--- TASK DATA ---

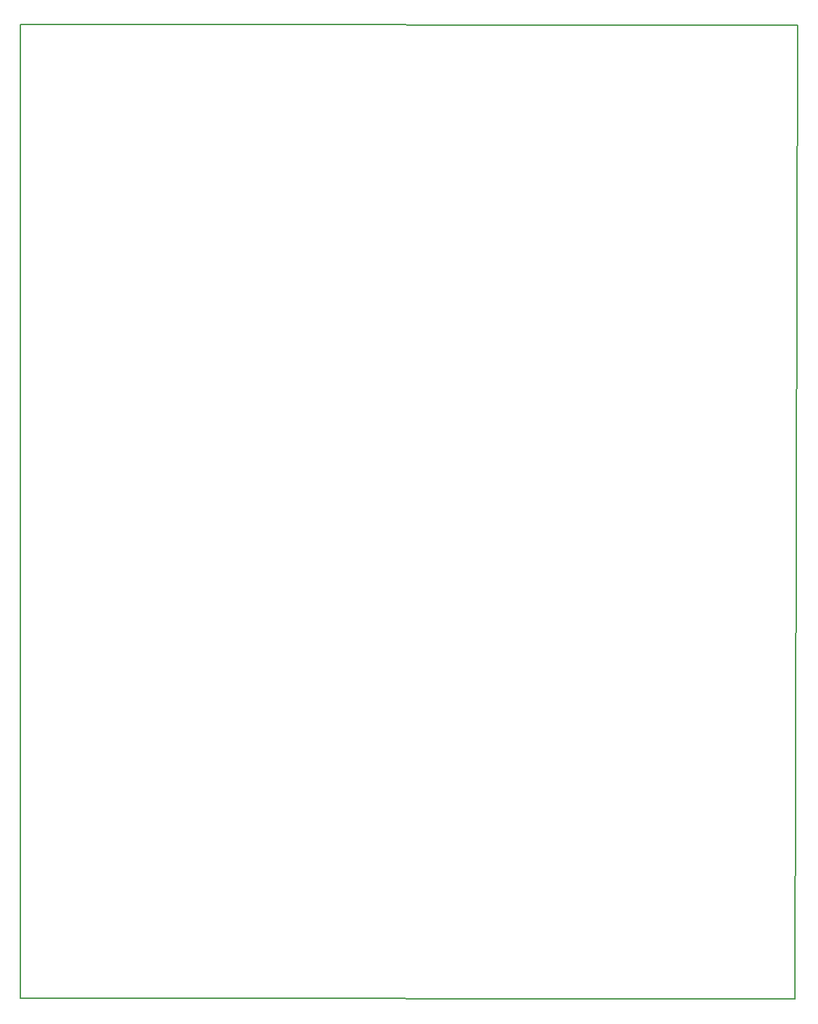
<source format=gbr>
G04 #@! TF.GenerationSoftware,KiCad,Pcbnew,(5.1.2)-2*
G04 #@! TF.CreationDate,2019-09-10T19:29:30+02:00*
G04 #@! TF.ProjectId,Control_board,436f6e74-726f-46c5-9f62-6f6172642e6b,rev?*
G04 #@! TF.SameCoordinates,Original*
G04 #@! TF.FileFunction,Profile,NP*
%FSLAX46Y46*%
G04 Gerber Fmt 4.6, Leading zero omitted, Abs format (unit mm)*
G04 Created by KiCad (PCBNEW (5.1.2)-2) date 2019-09-10 19:29:30*
%MOMM*%
%LPD*%
G04 APERTURE LIST*
%ADD10C,0.150000*%
G04 APERTURE END LIST*
D10*
X78200000Y-182900000D02*
X78300000Y-182900000D01*
X78100000Y-182900000D02*
X78200000Y-182900000D01*
X78100000Y-61500000D02*
X78100000Y-182900000D01*
X175200000Y-61600000D02*
X78100000Y-61500000D01*
X174800000Y-183000000D02*
X175200000Y-61600000D01*
X174800000Y-183000000D02*
X78300000Y-182900000D01*
M02*

</source>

---

WHAT YOU SHOULD DO: Copy each line above that contains the word "APERTURE".

EXERCISE SOLUTION:
G04 APERTURE LIST*
G04 APERTURE END LIST*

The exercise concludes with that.